Sonny Rollins, “le colosse du saxophone”, n’est plus. L’artiste, “légende du jazz”, rappelle Rolling Stone, avait 95 ans. Il est mort chez lui à Woodstock dans l’État de New York. L’enfant de Harlem avait démarré sa carrière dans les années quarante. Une carrière qui s’était poursuivie jusqu’en 2014, marquée par des collaborations avec d’autres géants comme Miles Davis, Thelonious Monk ou Dizzie Gillespie. L’un de ses plus célèbres albums, Saxophone Colossus, sorti en 1956, lui avait donné son surnom. Rolling Stone conclut sa nécrologie avec des propos sur la mort qu’il avait tenus en 2020. “Tout le monde a peur de mourir parce que c’est l’inconnu. Mais ma mère est morte. Mon père est mort. Mon frère est mort. Ma sœur est morte. Mon oncle est mort. Ma grand-mère est morte. Ils étaient tous des gens formidables. S’ils peuvent mourir, pourquoi pas moi ? Mon corps deviendra poussière. Mais mon âme vivra pour toujours”, avait déclaré le musicien, qui croyait en la réincarnation.

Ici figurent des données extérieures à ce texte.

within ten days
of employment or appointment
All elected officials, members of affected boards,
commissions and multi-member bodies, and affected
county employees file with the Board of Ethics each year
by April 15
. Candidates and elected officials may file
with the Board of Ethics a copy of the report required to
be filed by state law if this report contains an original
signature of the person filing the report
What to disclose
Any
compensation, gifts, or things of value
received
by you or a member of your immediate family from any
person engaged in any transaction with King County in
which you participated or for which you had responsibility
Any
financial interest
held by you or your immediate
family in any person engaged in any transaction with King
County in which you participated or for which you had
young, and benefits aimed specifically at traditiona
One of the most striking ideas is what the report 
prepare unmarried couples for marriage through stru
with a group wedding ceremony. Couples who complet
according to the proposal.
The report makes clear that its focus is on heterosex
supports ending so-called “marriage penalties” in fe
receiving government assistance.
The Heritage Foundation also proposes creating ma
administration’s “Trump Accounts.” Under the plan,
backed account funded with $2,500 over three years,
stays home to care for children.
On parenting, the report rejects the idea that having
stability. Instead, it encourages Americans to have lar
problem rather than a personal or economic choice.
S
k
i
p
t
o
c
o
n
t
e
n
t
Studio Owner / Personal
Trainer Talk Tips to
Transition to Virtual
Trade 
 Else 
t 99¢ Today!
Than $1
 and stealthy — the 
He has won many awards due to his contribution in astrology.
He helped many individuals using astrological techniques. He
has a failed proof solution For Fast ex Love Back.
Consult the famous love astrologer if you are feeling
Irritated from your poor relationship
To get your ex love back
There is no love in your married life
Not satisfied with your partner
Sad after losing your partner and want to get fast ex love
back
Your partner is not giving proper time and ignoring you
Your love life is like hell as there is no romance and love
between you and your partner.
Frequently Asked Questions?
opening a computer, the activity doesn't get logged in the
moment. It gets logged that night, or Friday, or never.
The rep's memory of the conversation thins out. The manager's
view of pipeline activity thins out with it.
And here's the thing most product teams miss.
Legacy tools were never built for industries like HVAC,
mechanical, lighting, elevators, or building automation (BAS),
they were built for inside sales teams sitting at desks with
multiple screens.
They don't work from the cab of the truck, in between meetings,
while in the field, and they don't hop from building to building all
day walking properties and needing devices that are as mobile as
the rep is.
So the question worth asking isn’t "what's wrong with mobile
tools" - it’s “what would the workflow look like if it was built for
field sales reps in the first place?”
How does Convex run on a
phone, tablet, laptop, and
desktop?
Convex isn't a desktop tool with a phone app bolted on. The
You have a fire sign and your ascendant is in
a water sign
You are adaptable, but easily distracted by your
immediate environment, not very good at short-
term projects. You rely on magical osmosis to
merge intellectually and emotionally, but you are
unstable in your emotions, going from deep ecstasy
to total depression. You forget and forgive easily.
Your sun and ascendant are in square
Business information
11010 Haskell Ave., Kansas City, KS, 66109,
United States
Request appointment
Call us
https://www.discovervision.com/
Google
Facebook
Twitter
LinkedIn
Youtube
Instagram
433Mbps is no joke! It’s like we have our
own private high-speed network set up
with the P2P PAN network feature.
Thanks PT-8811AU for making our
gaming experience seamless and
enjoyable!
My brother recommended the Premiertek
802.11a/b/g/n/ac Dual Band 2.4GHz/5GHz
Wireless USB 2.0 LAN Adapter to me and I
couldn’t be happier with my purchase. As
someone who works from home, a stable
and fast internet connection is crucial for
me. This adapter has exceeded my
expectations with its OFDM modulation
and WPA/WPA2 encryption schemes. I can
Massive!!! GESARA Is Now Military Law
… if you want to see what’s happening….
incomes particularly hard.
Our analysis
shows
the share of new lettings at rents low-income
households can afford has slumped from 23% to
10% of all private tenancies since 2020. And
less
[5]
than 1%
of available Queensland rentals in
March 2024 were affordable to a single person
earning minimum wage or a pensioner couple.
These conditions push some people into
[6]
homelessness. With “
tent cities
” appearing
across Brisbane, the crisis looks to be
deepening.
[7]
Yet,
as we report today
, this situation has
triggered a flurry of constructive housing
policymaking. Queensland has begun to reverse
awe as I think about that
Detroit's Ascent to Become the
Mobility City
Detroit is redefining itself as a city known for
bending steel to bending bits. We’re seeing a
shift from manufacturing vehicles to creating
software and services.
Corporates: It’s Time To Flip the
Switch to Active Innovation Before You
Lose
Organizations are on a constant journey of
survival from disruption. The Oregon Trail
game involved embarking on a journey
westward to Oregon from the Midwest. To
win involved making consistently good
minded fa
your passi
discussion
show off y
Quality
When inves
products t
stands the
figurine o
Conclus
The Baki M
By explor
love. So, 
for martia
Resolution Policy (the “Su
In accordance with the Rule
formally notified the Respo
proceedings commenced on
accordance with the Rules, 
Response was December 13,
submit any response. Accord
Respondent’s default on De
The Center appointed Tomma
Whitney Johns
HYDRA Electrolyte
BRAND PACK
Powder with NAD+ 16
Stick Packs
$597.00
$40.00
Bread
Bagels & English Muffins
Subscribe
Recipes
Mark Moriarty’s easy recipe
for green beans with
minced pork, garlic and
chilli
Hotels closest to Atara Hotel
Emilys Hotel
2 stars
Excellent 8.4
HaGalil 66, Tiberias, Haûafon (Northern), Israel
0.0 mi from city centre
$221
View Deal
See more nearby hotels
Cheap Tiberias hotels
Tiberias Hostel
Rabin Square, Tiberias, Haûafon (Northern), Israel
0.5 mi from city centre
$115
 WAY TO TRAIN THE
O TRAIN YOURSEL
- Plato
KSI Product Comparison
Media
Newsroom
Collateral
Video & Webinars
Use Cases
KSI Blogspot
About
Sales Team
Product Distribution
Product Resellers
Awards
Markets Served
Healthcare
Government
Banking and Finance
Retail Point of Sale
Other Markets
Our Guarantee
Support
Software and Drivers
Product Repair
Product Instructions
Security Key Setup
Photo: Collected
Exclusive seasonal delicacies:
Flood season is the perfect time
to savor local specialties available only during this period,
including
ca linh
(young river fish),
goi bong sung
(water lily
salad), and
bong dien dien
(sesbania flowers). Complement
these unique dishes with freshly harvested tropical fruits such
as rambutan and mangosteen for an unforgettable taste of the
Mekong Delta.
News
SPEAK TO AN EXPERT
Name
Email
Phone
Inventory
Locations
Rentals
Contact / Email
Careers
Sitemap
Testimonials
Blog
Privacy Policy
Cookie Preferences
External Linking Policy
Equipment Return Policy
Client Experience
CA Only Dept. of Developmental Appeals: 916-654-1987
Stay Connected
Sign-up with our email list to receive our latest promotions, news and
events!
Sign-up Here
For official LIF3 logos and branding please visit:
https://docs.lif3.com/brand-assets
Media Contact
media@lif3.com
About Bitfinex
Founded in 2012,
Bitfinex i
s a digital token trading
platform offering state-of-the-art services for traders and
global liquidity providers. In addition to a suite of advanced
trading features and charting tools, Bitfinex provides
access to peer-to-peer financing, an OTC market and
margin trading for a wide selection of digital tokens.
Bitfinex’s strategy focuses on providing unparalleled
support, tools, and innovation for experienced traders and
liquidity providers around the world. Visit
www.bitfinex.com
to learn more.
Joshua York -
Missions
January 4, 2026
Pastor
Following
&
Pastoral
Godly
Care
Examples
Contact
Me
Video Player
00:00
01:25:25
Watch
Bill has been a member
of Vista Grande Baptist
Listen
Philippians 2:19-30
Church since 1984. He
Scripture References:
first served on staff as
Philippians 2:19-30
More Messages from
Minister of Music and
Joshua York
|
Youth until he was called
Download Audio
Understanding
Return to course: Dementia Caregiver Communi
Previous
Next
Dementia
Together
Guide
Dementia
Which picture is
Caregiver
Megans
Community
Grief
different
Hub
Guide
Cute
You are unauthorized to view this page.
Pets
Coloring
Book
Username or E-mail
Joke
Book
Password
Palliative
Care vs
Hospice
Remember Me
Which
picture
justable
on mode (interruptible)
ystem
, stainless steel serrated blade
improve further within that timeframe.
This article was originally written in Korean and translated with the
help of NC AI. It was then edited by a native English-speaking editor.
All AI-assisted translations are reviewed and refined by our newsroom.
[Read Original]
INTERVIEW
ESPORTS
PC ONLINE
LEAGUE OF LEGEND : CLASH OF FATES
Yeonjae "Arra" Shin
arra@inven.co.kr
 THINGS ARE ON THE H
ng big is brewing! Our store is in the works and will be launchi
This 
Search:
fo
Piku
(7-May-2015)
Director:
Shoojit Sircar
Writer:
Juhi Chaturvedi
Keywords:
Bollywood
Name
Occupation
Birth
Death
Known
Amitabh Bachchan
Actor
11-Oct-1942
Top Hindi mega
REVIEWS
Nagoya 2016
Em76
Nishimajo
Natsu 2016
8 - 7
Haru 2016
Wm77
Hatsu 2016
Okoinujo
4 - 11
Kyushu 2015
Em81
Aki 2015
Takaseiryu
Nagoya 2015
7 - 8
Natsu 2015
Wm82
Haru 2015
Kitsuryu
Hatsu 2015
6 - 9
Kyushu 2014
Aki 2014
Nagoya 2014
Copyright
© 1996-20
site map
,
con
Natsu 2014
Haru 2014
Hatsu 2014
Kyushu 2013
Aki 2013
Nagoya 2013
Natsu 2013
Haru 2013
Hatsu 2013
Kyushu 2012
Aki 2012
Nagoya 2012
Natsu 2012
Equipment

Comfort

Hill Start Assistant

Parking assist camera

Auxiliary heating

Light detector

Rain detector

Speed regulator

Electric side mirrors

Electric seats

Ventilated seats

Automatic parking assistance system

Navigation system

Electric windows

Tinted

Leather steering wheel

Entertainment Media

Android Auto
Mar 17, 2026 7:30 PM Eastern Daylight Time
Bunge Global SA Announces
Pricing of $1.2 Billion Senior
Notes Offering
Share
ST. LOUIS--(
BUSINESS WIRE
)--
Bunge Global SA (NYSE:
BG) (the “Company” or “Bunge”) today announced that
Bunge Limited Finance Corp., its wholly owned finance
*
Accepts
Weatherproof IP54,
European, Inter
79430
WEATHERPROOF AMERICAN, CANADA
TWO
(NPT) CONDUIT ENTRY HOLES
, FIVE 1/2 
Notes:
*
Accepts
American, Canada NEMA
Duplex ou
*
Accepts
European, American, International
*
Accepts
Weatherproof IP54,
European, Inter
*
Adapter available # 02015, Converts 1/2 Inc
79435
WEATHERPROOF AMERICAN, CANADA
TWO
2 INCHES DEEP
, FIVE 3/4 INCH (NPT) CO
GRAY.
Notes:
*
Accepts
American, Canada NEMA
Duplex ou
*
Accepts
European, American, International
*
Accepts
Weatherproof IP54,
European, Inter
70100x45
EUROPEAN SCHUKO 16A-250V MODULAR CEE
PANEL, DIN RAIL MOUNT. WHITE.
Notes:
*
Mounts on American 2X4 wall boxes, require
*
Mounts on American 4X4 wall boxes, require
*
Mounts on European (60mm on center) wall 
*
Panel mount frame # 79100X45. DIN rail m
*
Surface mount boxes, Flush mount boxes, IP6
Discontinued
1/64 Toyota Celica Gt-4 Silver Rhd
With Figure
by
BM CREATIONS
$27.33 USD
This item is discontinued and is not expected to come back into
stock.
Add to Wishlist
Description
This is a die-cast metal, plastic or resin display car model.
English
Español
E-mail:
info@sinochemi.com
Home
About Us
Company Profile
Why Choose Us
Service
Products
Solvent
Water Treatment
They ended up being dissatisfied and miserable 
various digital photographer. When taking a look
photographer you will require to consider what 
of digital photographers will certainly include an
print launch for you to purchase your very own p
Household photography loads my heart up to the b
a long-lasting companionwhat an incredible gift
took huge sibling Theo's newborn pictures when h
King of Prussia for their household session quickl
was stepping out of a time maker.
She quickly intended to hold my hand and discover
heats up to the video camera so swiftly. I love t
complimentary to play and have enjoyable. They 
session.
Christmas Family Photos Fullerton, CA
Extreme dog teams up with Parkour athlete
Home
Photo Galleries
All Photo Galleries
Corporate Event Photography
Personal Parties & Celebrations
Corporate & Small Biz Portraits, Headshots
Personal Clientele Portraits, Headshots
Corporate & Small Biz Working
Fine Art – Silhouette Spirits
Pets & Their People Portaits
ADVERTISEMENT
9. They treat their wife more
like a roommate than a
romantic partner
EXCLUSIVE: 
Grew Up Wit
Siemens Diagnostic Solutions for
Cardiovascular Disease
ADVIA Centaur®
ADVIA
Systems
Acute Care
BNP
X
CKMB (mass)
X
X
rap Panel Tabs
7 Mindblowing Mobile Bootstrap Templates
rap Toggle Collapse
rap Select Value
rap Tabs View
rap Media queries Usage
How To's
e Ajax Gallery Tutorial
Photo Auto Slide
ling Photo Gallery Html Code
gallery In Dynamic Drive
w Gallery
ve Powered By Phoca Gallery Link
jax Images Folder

Sénégal : un nouveau premier ministre nommé. Ahmadou Alhaminou Mohamed Lo, “un banquier au chevet d’une économie malade”, titre WalFadjri. L’économiste de 60 ans, un homme de l’ombre peu connu du grand public, remplace Ousmane Sonko, limogé vendredi par le président Bassirou Diomaye Faye. “Le Sénégal est à un tournant. Cela appelle à une mobilisation de la Nation”, a-t-il déclaré. L’ancien employé de la Banque centrale des États d’Afrique de l’Ouest a également “adressé un message au secteur privé et aux partenaires du Sénégal”, note WalFadri. “Le Sénégal est un pays sûr et fiable, et entend le rester”, a-t-il affirmé.
L’OMS alarmiste sur l’épidémie d’Ebola. “Nous élargissons en urgence nos opérations mais pour l’instant, l’épidémie nous devance”, a admis Tedros Adhanom Ghebreyesus, le directeur de l’organisation mondiale de la santé. Avant de rejoindre la République démocratique du Congo ce mardi, il a appelé “les pays voisins à agir immédiatement”, rapporte le Guardian. Les efforts pour endiguer le virus ont été entravés par des attaques ce week-end contre des centres de soins de la province de Ituri, l’épicentre de l’épidémie, précise le journal.
Le président bolivien divise son salaire par deux. Dans l’espoir de calmer les tensions qui agitent le pays depuis quatre semaines, le contesté Rodrigo Paz a décidé de réduire son salaire et celui de ses ministres de 50 %. Il passe ainsi de 24 978 bolivianos (3 100 euros) à 12 489 bolivianos (1 550,00 euros), détaille La Jornada. Ces baisses ne concernent pas les autres fonctionnaires. L’annonce n’a pas empêché de nouvelles manifestations lundi à La Paz pour réclamer la démission du chef d’État de centre droit. Le pays traverse une grave crise économique.